Insurance companies might also discover some health-related risks that the client would rather keep private, she notes.

From a property and casualty standpoint, sharing more information would be better for insurance clients considered to be good risk – for example, somebody who had never had a car accident and can show that their premium has decreased over the years, compared to another person who has had their share of car accidents. For them, sharing that information under an open insurance concept could be detrimental, says Celerier.

Another important question that needs to be asked by those who advocate for a fair insurance system for consumers is whether it really would be beneficial for the industry to be able to share information about all clients instantaneously, if the end result is “a part of the population paying premiums they just cannot afford,” she adds.
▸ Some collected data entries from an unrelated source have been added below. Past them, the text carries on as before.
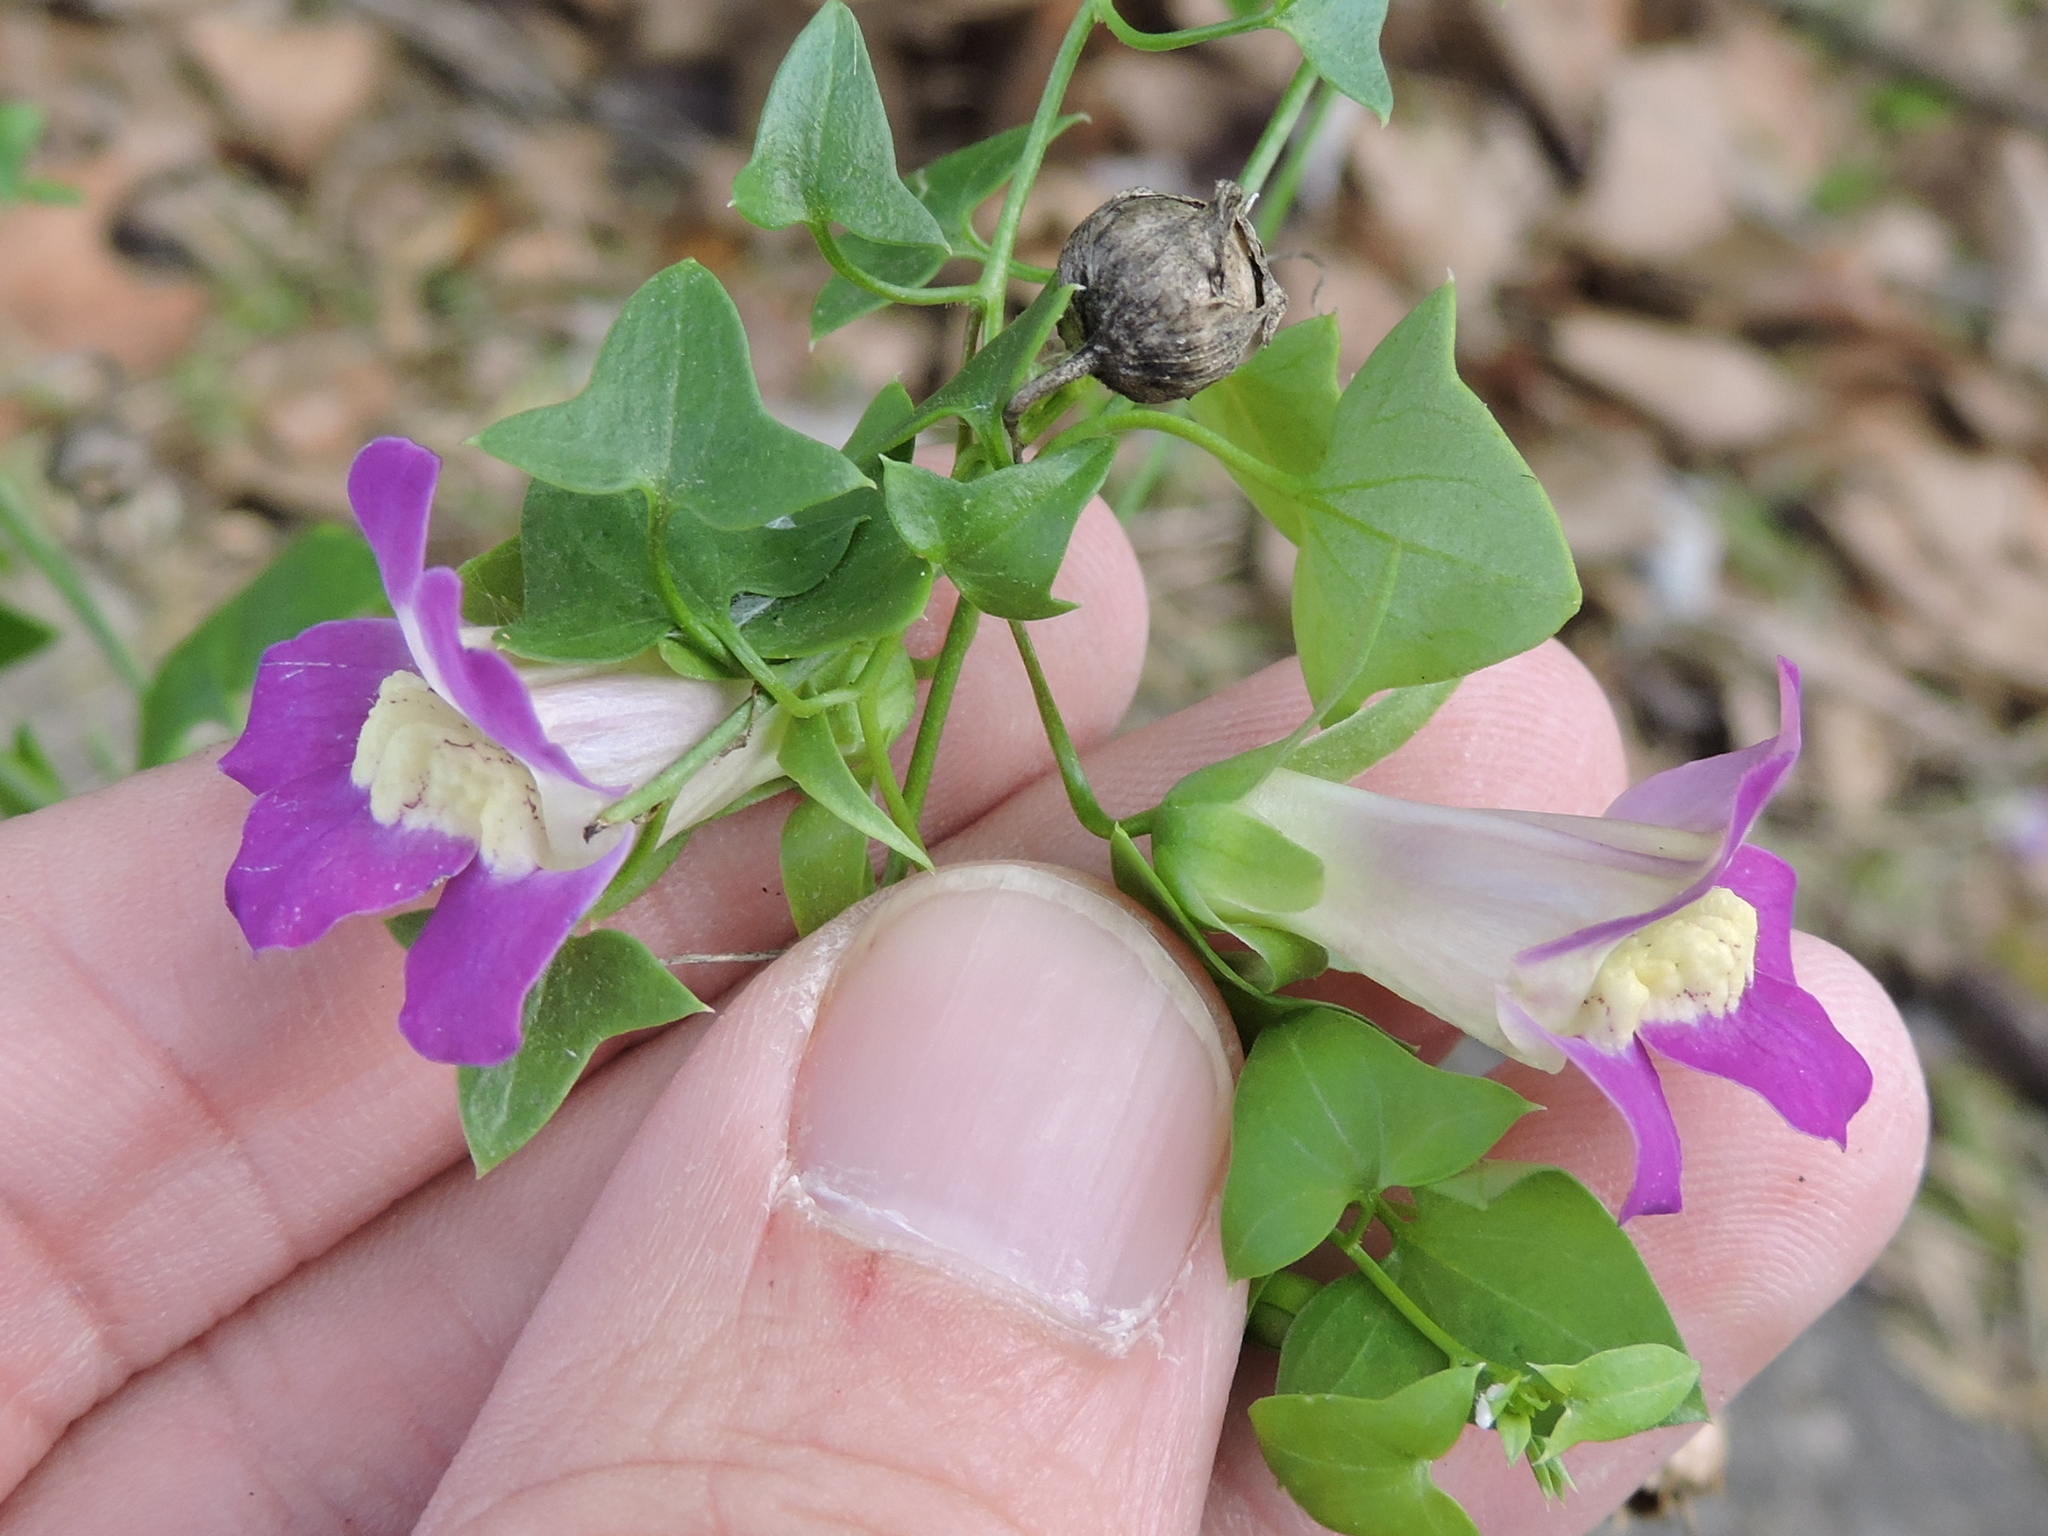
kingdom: Plantae
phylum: Tracheophyta
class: Magnoliopsida
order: Lamiales
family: Plantaginaceae
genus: Maurandella
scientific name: Maurandella antirrhiniflora
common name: Violet twining-snapdragon
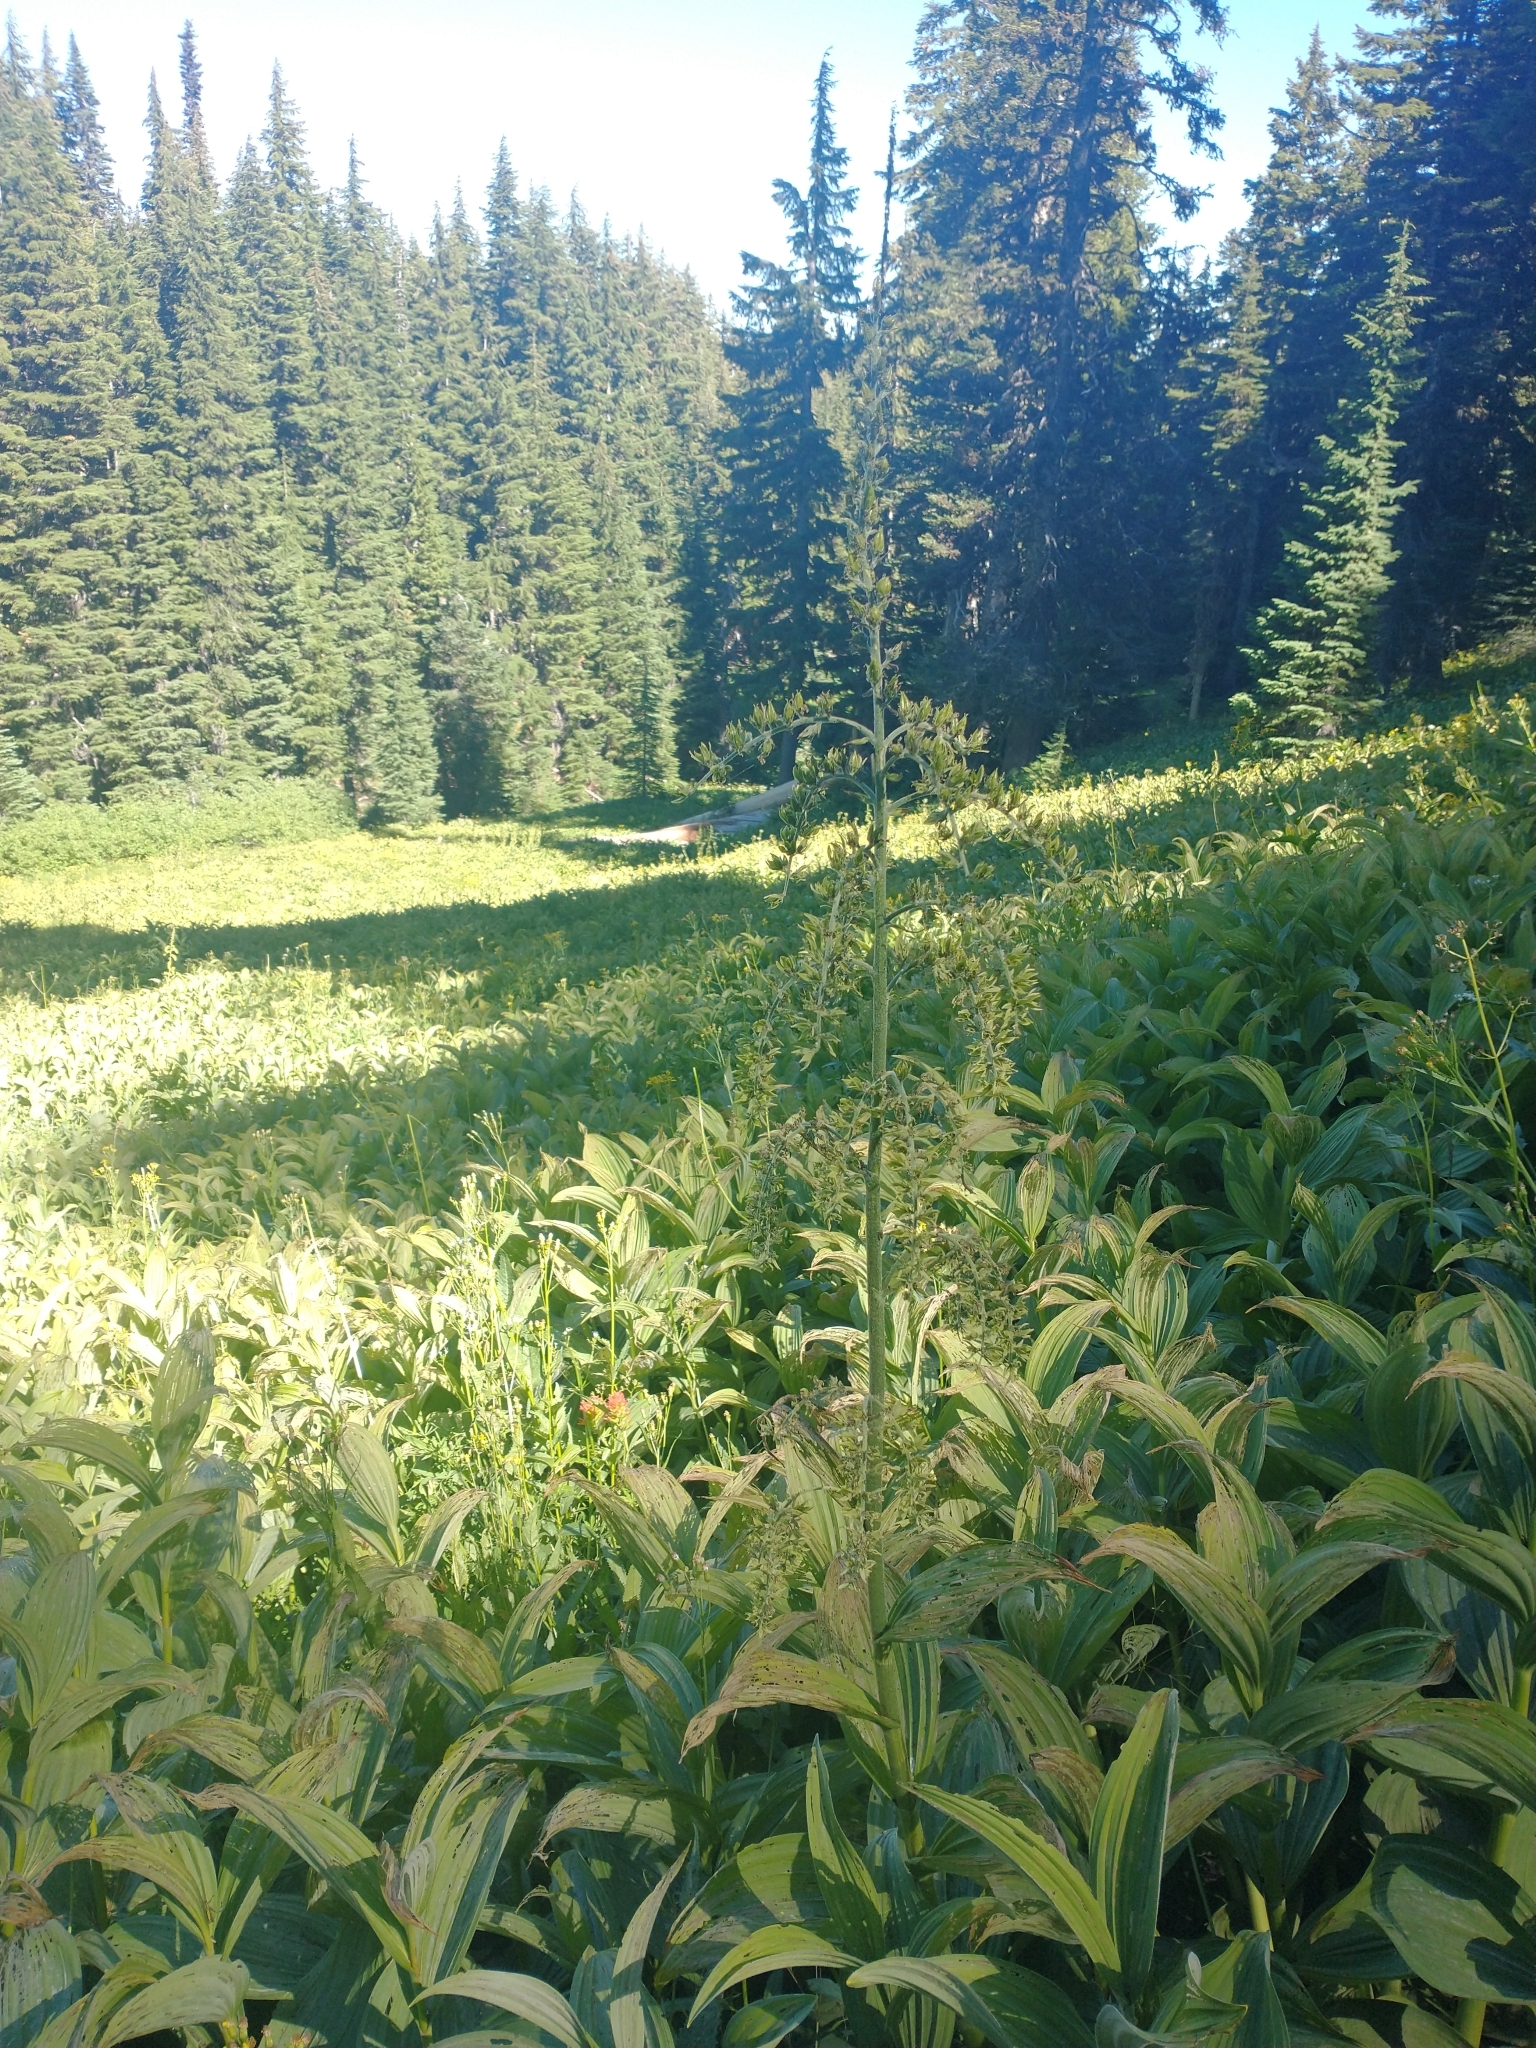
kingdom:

Practical barriers to implementation

While open banking in Canada has been approved as an objective, there is no firm date for when this will become common practice.

The Bank of Canada has supervisory responsibility for a national consumer-driven banking regime, with powers delegated from the federal government.

The Fall 2025 Budget mandated the Bank with responsibility to implement a secure framework and to establish a path to entry for financial services providers through an accreditation regime, said Ron Morrow, executive director of payments, supervision and oversight at the Bank of Canada, speaking at the recent Open Banking Expo held in Toronto in early March.

Morrow added that the Bank is “in the process of figuring out our critical path to go live.”

 

Canadian Bankers Association weighs in on open banking

The Canadian Bankers Association (CBA) released a statement in late 2024 announcing its support for a “consumer-centric approach to using innovative technologies.”

The CBA listed nine recommended “high level principles vital for shaping a successful consumer-driven banking framework,” including:

A Hybrid Model - using a “made-in-Canada approach, drawing from industry experience.”

Consumer Protection – including options for all participants to take reasonable steps to protect against security and fraud risks.

Prohibit Screen Scraping – with this potentially risky practice phased out within a specified timeframe.

Reciprocity – with all participants, including financial institutions, financial technology companies, big technology companies and other non-financial institutions adhering “to the principle of reciprocity to eliminate any potential data asymmetry.”

A Fit-For-Purpose Entity – involving a properly established governance entity to supervise the consumer-driven banking framework with respect to issues such as market conduct, privacy, and security.

Efficient Implementation – with a clear timeline to “ultimately expedite the delivery of consumer-driven banking benefits to Canadians.”

Accreditation Framework – that will “promote consistent consumer protections where participants are subject to common rules, for example, security, privacy, liability, fraud, and data protection.”

Regulatory Harmonization – to “leverage existing and applicable regulatory and legislative frameworks where appropriate.”

A Single Technical Standard – involving a “principles-based, market-driven approach to standards development.”